Blog do Victor Martins
Futebol

A morte de Kevin

SÃO PAULO | Uma breve pensata sobre a morte de Kevin Beltrán, 14 anos, no estádio de Oruro, e das pessoas tresloucadas que tentam separar os fatos, considerar como fatalidade ou incidente, culpa do acaso, azar ou coisa do tipo — ou, no caso da comparação com Heysel [Bélgica, 1985, torcida do Liverpool, 38 mortos], […]

SÃO PAULO | Uma breve pensata sobre a morte de Kevin Beltrán, 14 anos, no estádio de Oruro, e das pessoas tresloucadas que tentam separar os fatos, considerar como fatalidade ou incidente, culpa do acaso, azar ou coisa do tipo — ou, no caso da comparação com Heysel [Bélgica, 1985, torcida do Liverpool, 38 mortos], que não foram para matar intencionalmente e trololó: não viajem.

O que aconteceu ontem à noite na Bolívia é similar ao que vemos comumente ao que se considera como homicídio doloso ou culposo. É tudo que é perigoso e/ou proibido e que, em mãos erradas, pode causar tragédias. Falar em fatalidade é ser cretino, é ser desrespeitoso com Kevin, com a família, com quem tem um mínimo de juízo e sanidade. E se lá, o banimento por 5 anos de todos os times ingleses das competições europeias resolveu, aqui haveria de dar um jeito. Porque só mexendo na paixão dessa gente é que essa gente vai se mexer, vai agir como seres humanos decentes e normais.

Até porque sabemos muito bem que todos os times financiam essa farra de torcida organizada, o que faz concluir que times e torcidas são praticamente uma coisa só: coexistem simbioticamente.

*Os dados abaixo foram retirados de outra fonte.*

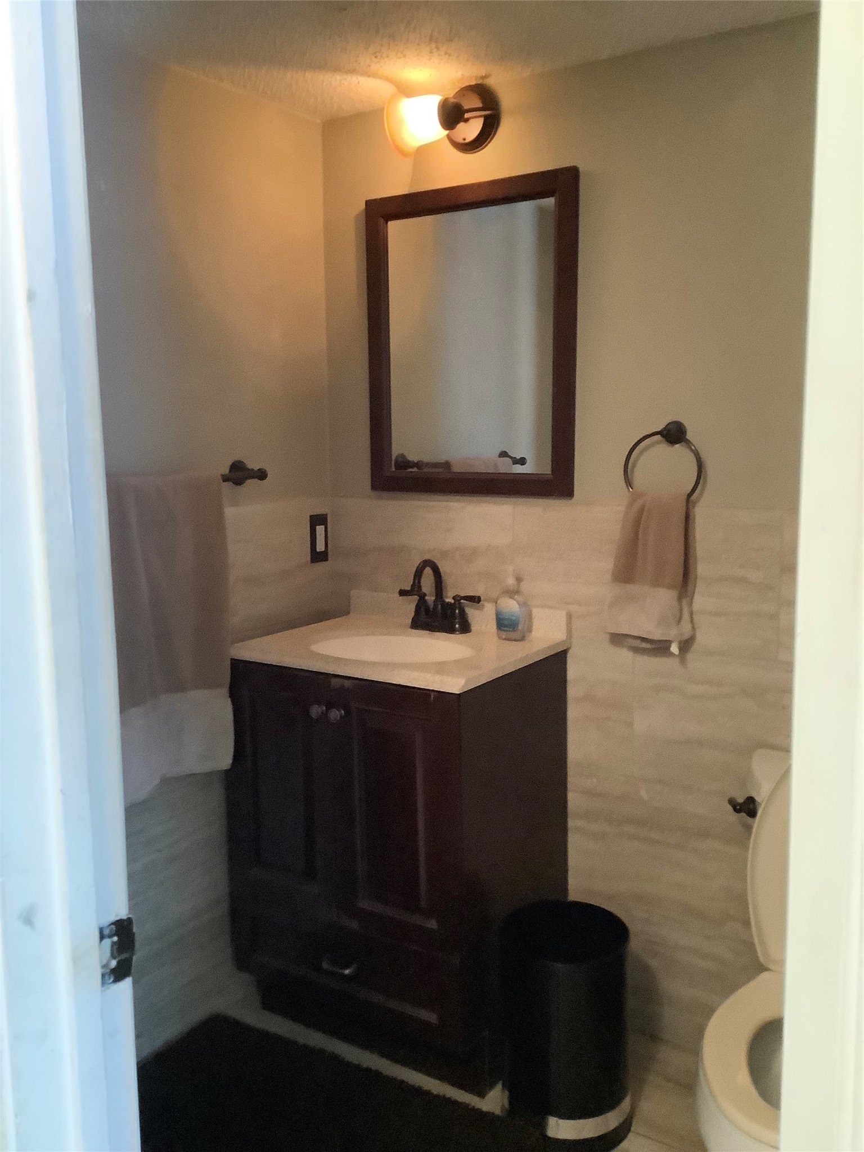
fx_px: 1032
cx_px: 432
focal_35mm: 31
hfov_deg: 45.4
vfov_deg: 58.4
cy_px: 576
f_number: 2.4
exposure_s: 1/24
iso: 800
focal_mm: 3.3
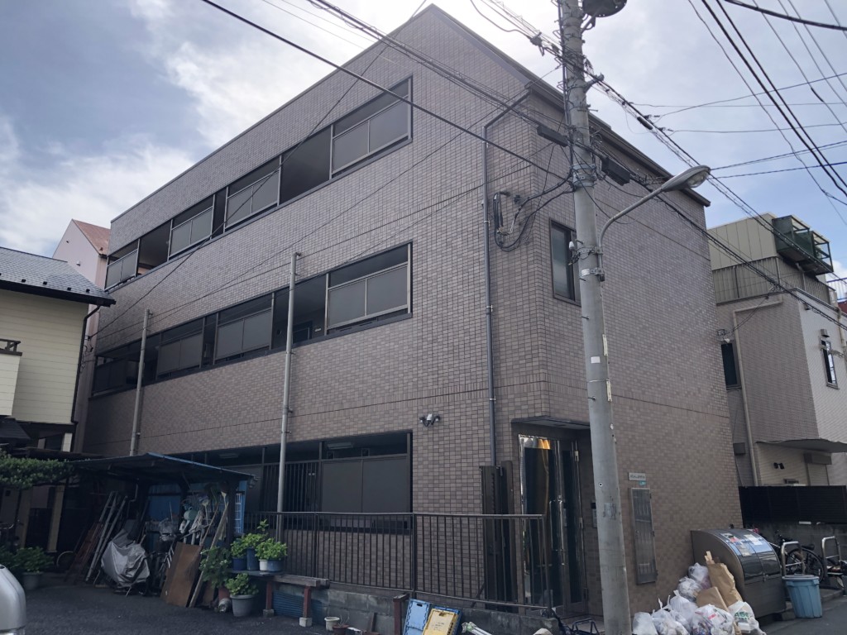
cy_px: 318
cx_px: 424
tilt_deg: +17.0
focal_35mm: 28
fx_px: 685
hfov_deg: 63.4
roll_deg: -1.4
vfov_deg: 49.7
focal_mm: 3.99
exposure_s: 1/1021
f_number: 1.8
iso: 20
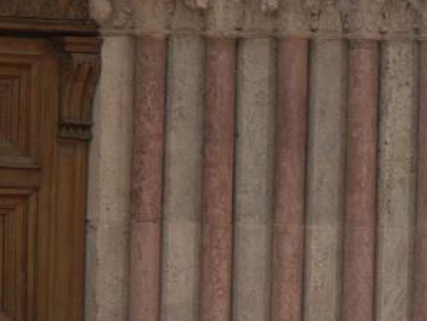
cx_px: 428
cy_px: 351
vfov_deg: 2.2
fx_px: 8481
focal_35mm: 687
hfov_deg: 2.9
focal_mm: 50.8
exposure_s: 1/200
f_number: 4
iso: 64
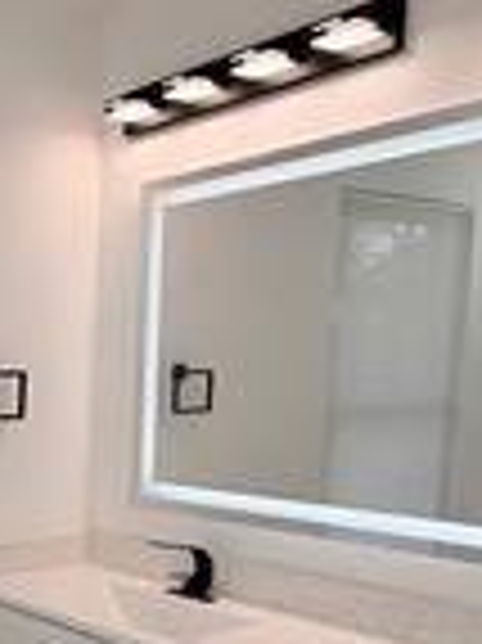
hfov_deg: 25.0
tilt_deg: -5.3
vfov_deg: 39.6
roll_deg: +0.5
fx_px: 874
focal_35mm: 47
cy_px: 468
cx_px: -203
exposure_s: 1/288
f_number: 2.2
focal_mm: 2.22
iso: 50
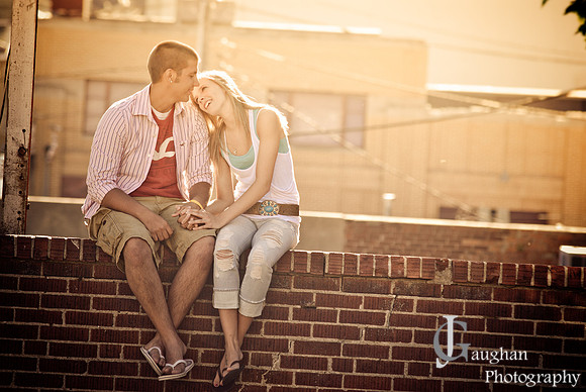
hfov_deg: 9.5
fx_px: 3544
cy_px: 196
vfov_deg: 6.3
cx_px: 293
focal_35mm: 218
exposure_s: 1/180
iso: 200
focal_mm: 145
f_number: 4
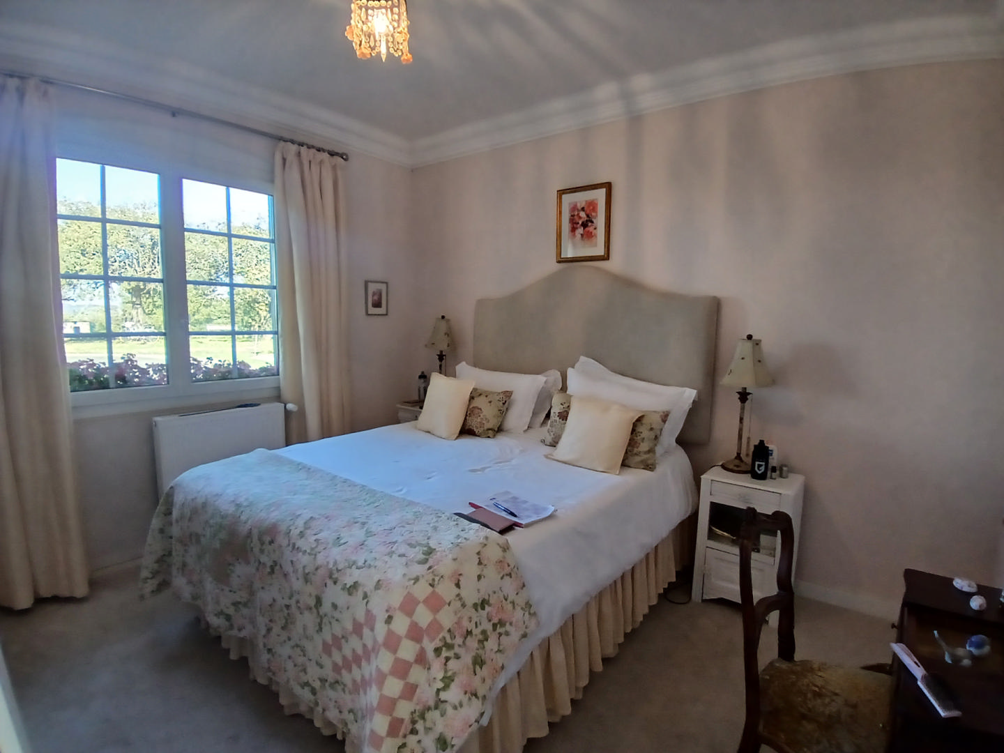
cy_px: 376
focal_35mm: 17
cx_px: 502
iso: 100
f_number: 2.2
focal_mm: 1.4
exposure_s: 1/50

Logo há de vir à tona a notícia de que um advogado do Corinthians vai ajudar os torcedores. E se fosse com o Palmeiras, defenderia severamente a exclusão do time da Libertadores. Ou mesmo todos os times da CBF. Tira todo mundo da brincadeira pra ver se a lição não entra goela abaixo — é a história de sempre: negada só aprende diante de um mau exemplo.

Que se dane se houve ou não a intenção. Matar um moleque de 14 anos com um objeto que é proibido é a mesma coisa que assassinar propositalmente. Ninguém chegou na porta do estádio ontem na Bolívia portando o sinalizador de boa e dando ‘buenas noches’ para os guardas ali na catraca com a maior simplicidade. Todo mundo escondeu essa merda em algum lugar, para não dizer no meio do rabo. Todo mundo que usa isso sabe do perigo que pode causar — como o tal ‘Tiozão da Hornet’, que, ao andar a 300 km/h com sua motoca, tem a ciência que pode estraçalhar com a vida de alguéns; ou aquele que leva 50 g de cocaína pra balada pra cheirar no banheiro sabe dos riscos de empacotar com uma overdose.

A gente precisa ser racional nessas horas. Uma vida vale muito mais do que qualquer jogo ou título. Tite disse bem, e é admirável cada vez mais sua postura não só como treinador, mas como indivíduo. Se a Conmebol tivesse um pouquinho, só um pouquinho de dignidade, parava esse campeonato. Colocava ordem nessa porra toda. Mas se ela não consegue evitar que a torcida atire pedras nos jogadores durante um escanteio ou só se pronuncia 12 horas depois de um grave ocorrido como o desta quarta-feira, ela é conivente com isso.

A Conmebol ajudou a matar Kevin ontem.